◆ Saved data entries:
———
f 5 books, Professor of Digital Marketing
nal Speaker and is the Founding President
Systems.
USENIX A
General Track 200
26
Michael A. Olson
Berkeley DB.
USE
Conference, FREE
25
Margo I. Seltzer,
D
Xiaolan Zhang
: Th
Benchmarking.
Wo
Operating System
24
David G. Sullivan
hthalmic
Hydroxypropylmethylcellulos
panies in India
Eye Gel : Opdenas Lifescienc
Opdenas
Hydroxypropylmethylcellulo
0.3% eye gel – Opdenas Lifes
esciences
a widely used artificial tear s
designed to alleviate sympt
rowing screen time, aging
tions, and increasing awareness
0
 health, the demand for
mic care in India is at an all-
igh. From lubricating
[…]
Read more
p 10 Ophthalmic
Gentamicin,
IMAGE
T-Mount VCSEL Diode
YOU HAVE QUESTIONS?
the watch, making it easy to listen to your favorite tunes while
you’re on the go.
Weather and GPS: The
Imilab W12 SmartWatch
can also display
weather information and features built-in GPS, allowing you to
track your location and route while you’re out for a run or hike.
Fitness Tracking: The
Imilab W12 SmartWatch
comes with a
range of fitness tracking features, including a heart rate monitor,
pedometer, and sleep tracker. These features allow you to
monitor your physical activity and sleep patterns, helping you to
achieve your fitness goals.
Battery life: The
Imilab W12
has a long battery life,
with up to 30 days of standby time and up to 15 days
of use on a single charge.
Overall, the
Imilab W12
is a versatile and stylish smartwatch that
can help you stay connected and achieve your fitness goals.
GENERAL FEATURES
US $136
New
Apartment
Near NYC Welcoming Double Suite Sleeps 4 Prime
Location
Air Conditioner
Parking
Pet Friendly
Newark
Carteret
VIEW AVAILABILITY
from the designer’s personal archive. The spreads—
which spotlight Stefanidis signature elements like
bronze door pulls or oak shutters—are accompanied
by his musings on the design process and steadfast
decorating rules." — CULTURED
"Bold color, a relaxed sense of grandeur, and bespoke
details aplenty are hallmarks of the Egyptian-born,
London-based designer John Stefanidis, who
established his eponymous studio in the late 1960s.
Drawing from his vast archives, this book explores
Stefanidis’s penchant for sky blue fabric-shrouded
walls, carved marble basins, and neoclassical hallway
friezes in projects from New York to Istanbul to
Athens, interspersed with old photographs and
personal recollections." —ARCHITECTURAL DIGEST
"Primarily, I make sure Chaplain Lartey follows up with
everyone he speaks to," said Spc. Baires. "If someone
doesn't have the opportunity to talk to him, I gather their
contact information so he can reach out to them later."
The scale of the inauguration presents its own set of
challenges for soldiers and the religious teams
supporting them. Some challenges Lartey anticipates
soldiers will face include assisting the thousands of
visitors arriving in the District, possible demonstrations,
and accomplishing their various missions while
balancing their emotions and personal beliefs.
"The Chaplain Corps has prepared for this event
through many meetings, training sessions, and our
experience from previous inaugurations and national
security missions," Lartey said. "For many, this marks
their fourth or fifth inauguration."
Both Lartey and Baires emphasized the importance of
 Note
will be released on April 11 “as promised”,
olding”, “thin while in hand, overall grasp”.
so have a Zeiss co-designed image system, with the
———
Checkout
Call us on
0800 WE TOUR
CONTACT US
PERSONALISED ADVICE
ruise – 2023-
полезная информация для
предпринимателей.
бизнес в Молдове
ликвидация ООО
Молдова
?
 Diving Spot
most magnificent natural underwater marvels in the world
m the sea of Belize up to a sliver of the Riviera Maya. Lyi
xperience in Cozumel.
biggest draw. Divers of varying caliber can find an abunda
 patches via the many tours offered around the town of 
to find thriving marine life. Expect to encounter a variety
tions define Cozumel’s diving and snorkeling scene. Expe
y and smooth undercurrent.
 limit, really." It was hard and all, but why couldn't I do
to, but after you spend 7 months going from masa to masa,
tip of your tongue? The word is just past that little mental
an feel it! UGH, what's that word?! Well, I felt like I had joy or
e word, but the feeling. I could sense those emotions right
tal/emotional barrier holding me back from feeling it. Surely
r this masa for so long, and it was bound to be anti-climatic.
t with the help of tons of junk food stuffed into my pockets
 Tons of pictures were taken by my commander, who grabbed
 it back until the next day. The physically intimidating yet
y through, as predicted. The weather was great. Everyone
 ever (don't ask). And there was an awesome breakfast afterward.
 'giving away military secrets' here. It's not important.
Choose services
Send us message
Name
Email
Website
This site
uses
———
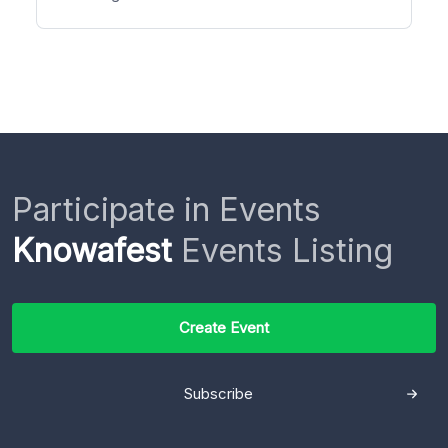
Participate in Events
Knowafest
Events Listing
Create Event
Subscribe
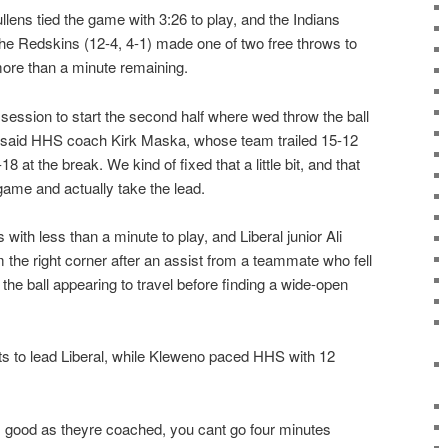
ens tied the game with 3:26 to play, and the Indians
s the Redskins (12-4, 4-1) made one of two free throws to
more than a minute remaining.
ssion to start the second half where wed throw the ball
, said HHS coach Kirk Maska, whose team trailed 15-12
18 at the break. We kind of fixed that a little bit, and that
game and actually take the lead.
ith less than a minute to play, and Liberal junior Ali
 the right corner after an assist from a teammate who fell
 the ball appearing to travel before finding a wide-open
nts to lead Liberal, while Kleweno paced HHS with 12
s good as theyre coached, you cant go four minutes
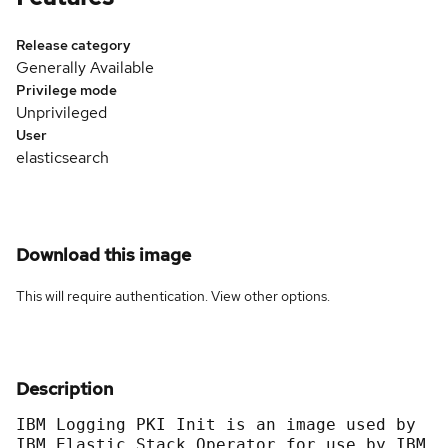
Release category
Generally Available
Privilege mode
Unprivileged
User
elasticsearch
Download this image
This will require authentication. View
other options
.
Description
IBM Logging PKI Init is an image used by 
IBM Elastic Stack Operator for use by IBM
———
Print the lines of the items exactly, starting at the line that contains "f 5 books, Professor of Digital Marketing" and ending after the line that contains "is a versatile and stylish smartwatch that".

◆ RESULT OF THIS TASK:
f 5 books, Professor of Digital Marketing
nal Speaker and is the Founding President
Systems.
USENIX A
General Track 200
26
Michael A. Olson
Berkeley DB.
USE
Conference, FREE
25
Margo I. Seltzer,
D
Xiaolan Zhang
: Th
Benchmarking.
Wo
Operating System
24
David G. Sullivan
hthalmic
Hydroxypropylmethylcellulos
panies in India
Eye Gel : Opdenas Lifescienc
Opdenas
Hydroxypropylmethylcellulo
0.3% eye gel – Opdenas Lifes
esciences
a widely used artificial tear s
designed to alleviate sympt
rowing screen time, aging
tions, and increasing awareness
0
 health, the demand for
mic care in India is at an all-
igh. From lubricating
[…]
Read more
p 10 Ophthalmic
Gentamicin,
IMAGE
T-Mount VCSEL Diode
YOU HAVE QUESTIONS?
the watch, making it easy to listen to your favorite tunes while
you’re on the go.
Weather and GPS: The
Imilab W12 SmartWatch
can also display
weather information and features built-in GPS, allowing you to
track your location and route while you’re out for a run or hike.
Fitness Tracking: The
Imilab W12 SmartWatch
comes with a
range of fitness tracking features, including a heart rate monitor,
pedometer, and sleep tracker. These features allow you to
monitor your physical activity and sleep patterns, helping you to
achieve your fitness goals.
Battery life: The
Imilab W12
has a long battery life,
with up to 30 days of standby time and up to 15 days
of use on a single charge.
Overall, the
Imilab W12
is a versatile and stylish smartwatch that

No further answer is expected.